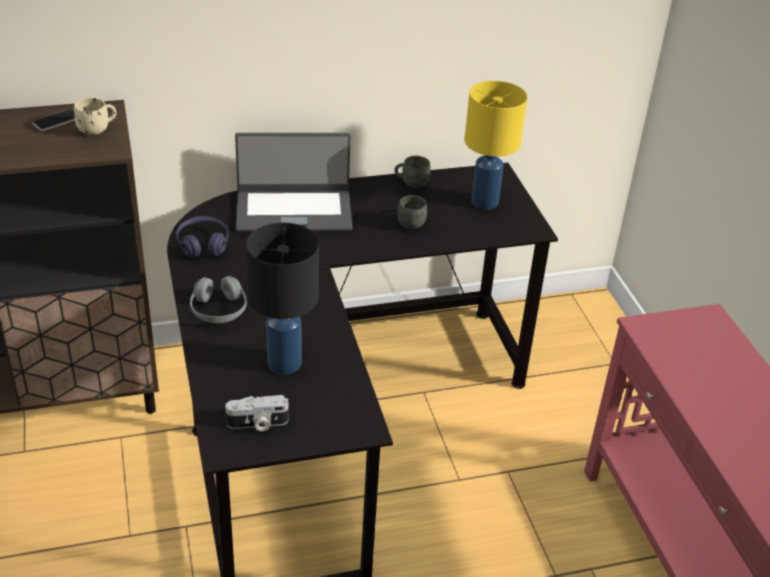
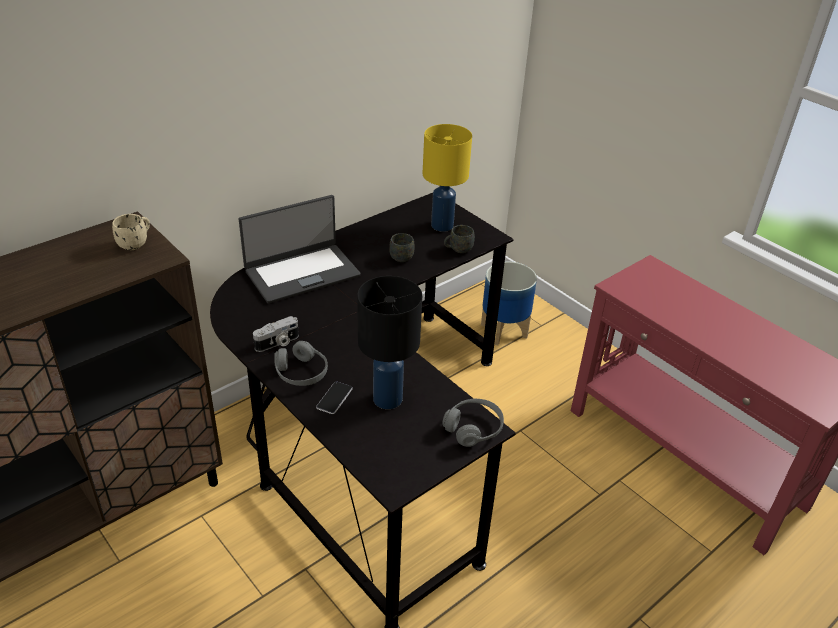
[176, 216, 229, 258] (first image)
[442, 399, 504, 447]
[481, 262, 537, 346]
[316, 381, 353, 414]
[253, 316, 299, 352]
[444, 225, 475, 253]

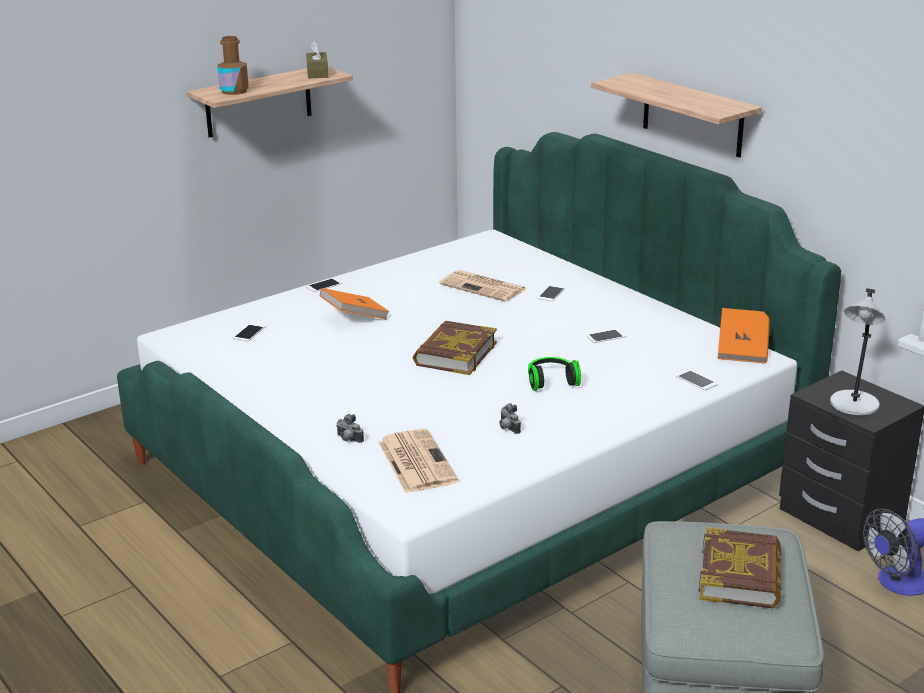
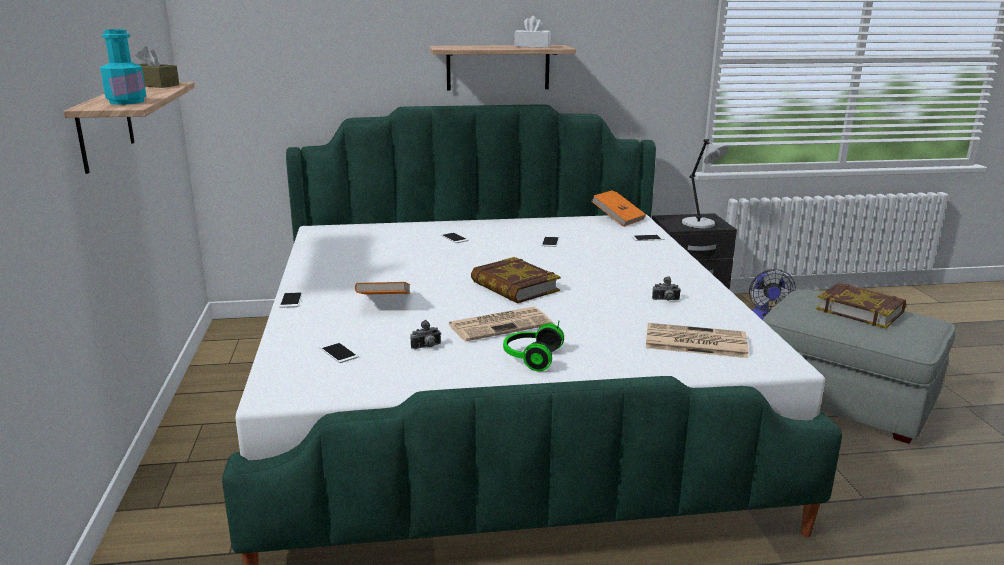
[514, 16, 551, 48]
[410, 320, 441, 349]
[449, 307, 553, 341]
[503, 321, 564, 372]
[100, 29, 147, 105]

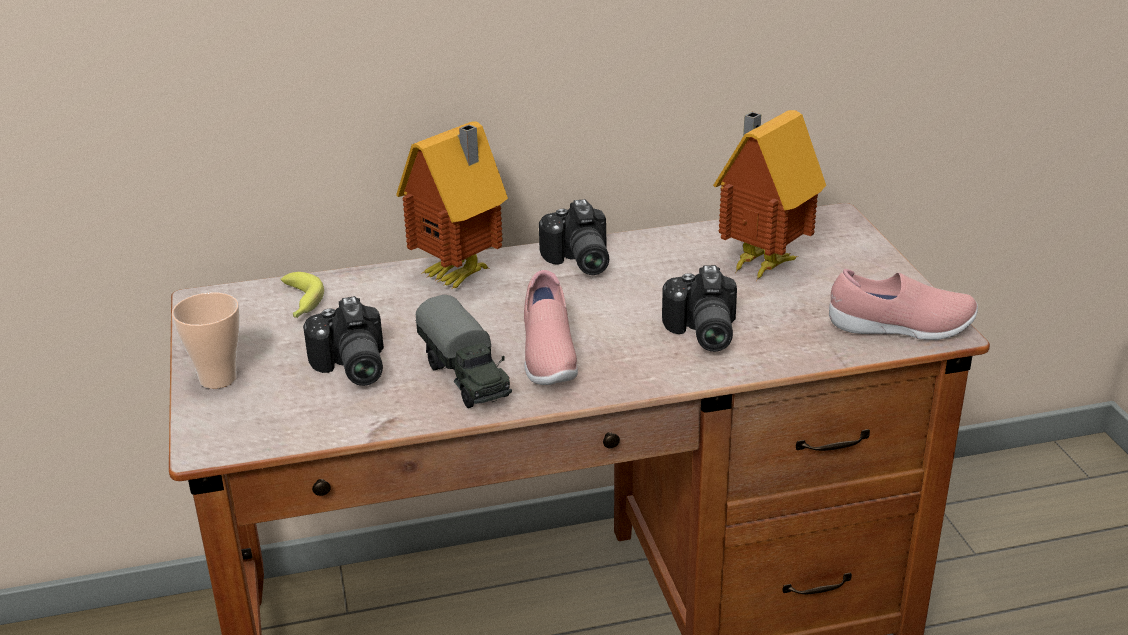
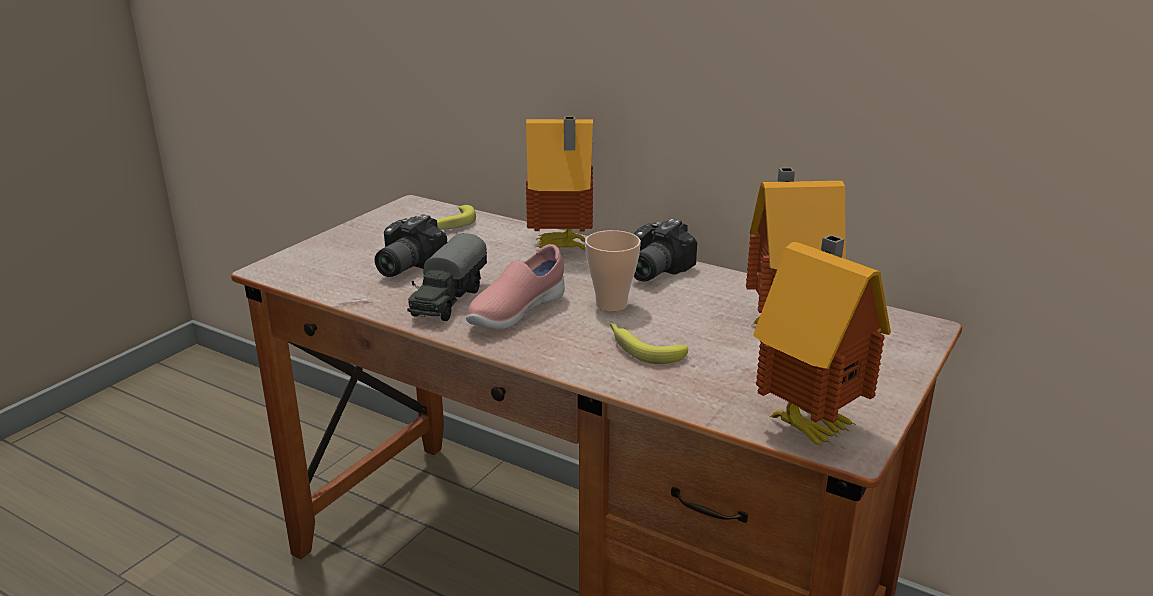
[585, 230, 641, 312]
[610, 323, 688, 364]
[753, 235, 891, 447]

══════════

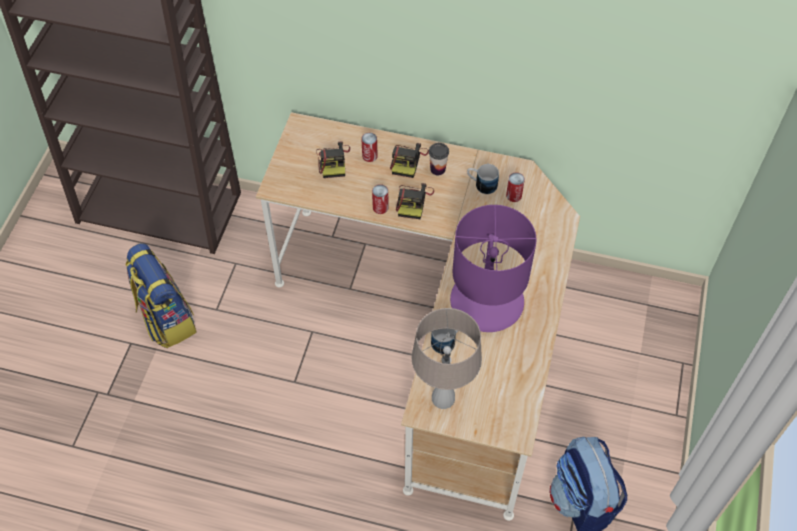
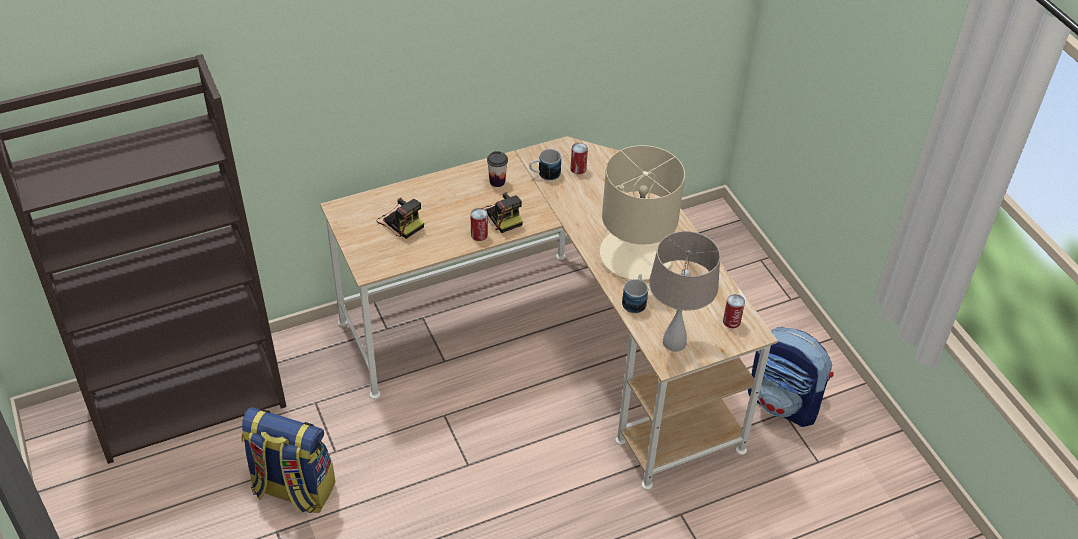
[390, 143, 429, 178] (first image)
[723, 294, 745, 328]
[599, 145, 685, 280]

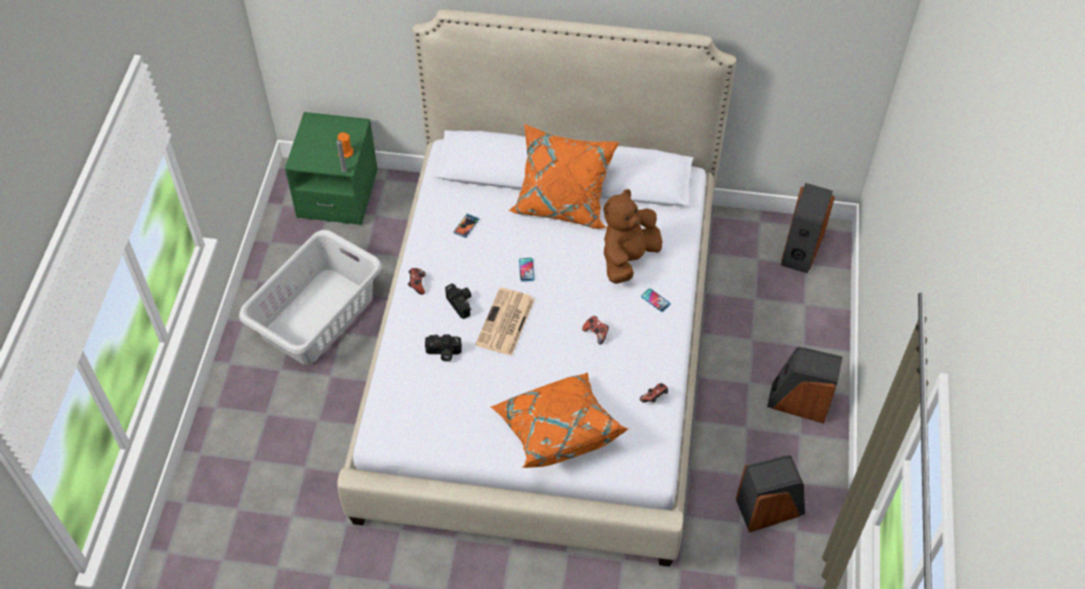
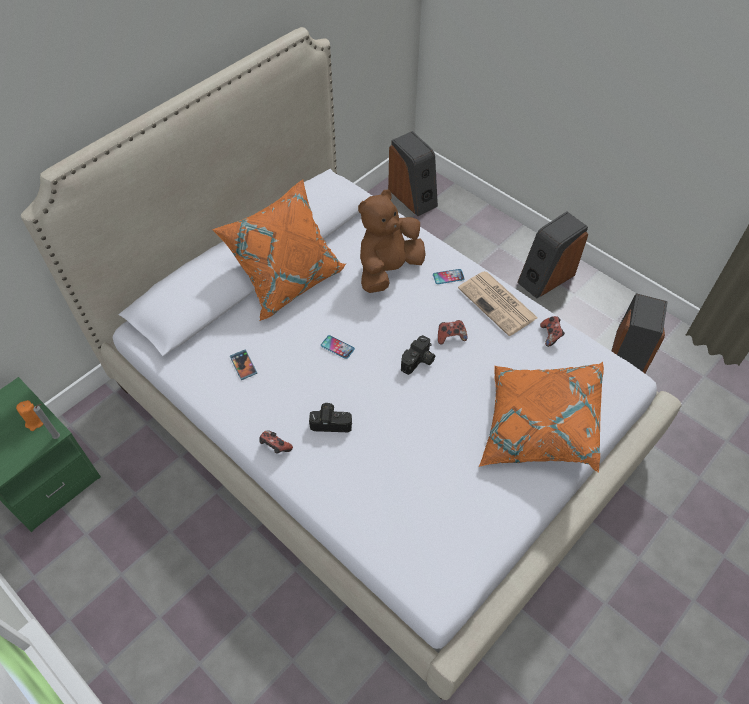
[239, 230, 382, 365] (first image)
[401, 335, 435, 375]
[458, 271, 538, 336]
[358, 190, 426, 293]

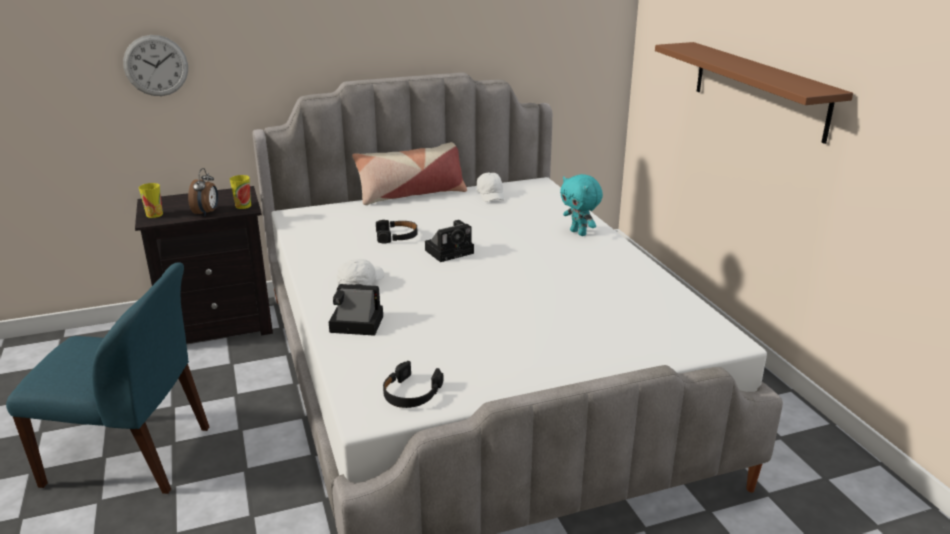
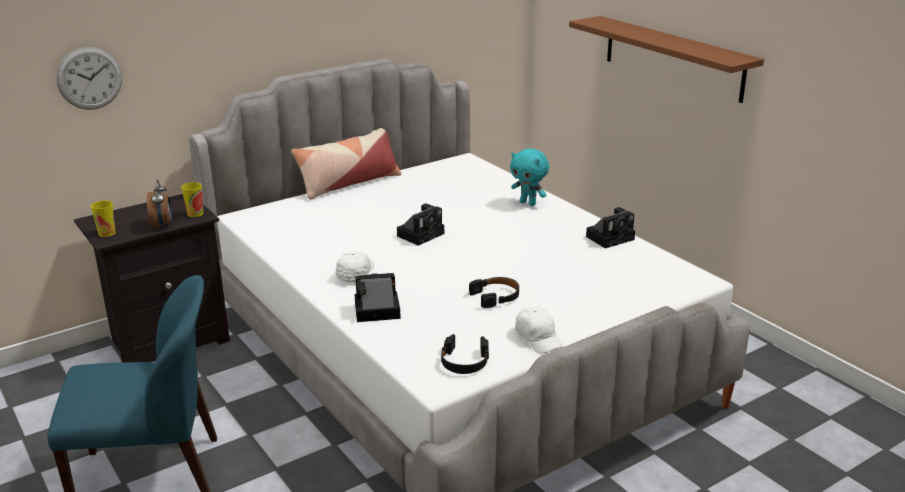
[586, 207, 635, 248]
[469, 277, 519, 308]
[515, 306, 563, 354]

══════════

Quote the data above exactly from the line with "[239, 230, 382, 365] (first image)" to the line with "[515, 306, 563, 354]", both ends counted, and nothing else. Pictures don't go in.

## RESPONSE:
[239, 230, 382, 365] (first image)
[401, 335, 435, 375]
[458, 271, 538, 336]
[358, 190, 426, 293]

[586, 207, 635, 248]
[469, 277, 519, 308]
[515, 306, 563, 354]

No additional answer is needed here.